● **Stored data**
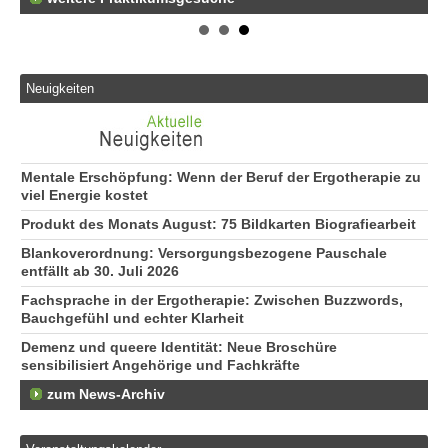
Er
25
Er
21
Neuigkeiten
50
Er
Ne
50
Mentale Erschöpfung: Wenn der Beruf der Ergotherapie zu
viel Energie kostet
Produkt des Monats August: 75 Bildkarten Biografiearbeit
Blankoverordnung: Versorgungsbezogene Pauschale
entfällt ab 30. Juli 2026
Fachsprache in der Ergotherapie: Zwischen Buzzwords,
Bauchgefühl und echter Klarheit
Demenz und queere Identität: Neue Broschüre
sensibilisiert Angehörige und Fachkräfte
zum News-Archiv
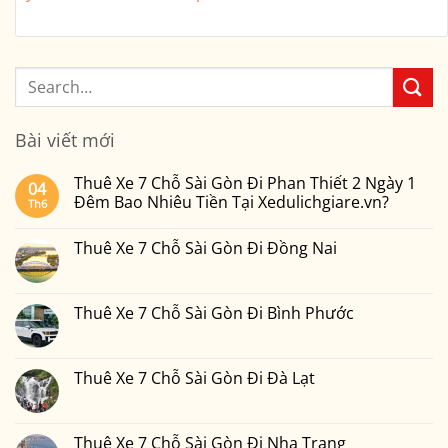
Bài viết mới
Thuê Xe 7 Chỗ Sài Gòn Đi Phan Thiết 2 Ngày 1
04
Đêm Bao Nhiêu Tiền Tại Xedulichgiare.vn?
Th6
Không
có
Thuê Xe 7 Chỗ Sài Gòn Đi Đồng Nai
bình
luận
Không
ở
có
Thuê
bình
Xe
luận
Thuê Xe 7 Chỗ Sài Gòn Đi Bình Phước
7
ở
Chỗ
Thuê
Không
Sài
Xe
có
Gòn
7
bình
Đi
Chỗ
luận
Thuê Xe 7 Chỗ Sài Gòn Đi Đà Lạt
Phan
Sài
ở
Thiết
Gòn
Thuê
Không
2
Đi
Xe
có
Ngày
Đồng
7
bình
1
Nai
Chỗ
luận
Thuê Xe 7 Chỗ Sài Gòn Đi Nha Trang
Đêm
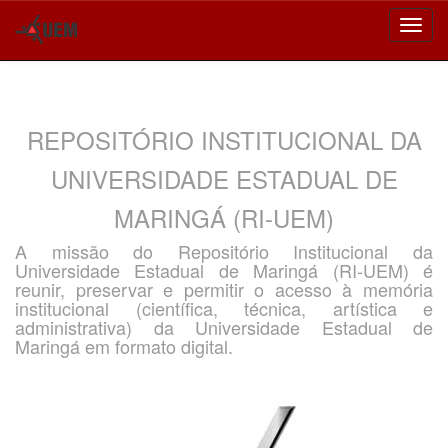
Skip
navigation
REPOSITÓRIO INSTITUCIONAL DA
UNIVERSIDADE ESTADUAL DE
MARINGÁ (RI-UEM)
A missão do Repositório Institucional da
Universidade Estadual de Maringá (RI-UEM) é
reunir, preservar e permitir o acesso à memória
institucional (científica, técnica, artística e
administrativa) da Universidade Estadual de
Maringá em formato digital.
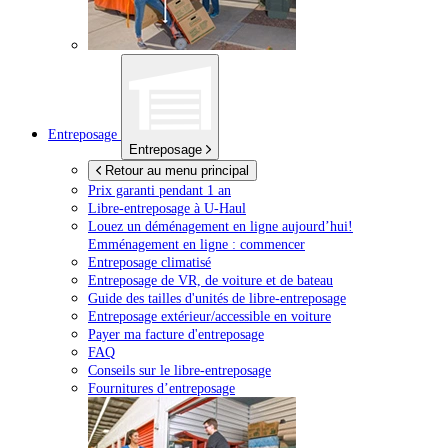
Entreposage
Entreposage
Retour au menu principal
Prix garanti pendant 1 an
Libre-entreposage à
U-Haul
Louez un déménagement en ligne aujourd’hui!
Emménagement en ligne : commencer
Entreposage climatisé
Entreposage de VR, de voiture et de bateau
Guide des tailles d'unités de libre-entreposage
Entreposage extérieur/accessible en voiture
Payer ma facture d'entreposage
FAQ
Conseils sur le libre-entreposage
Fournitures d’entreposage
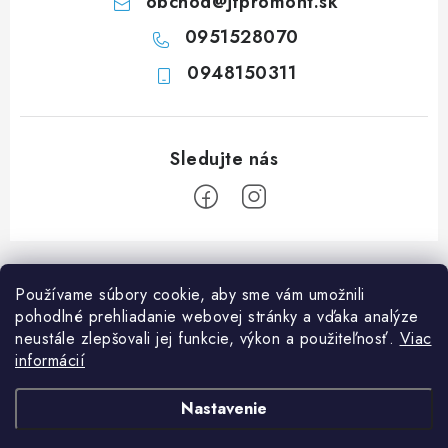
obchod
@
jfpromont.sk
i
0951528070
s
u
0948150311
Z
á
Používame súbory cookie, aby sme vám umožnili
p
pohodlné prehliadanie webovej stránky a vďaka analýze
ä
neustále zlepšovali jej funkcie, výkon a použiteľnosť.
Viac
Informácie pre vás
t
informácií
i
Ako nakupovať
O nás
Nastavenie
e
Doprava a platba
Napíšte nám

● **Task objective**
Rewrite the stretch of data from the beginning through the line containing "Fachsprache in der" with every "Ergotherapie" changed to "Physiotherapie" and all else unchanged. Leave the pictures out of your answer.

● **Answer to the problem**
Er
25
Er
21
Neuigkeiten
50
Er
Ne
50
Mentale Erschöpfung: Wenn der Beruf der Physiotherapie zu
viel Energie kostet
Produkt des Monats August: 75 Bildkarten Biografiearbeit
Blankoverordnung: Versorgungsbezogene Pauschale
entfällt ab 30. Juli 2026
Fachsprache in der Physiotherapie: Zwischen Buzzwords,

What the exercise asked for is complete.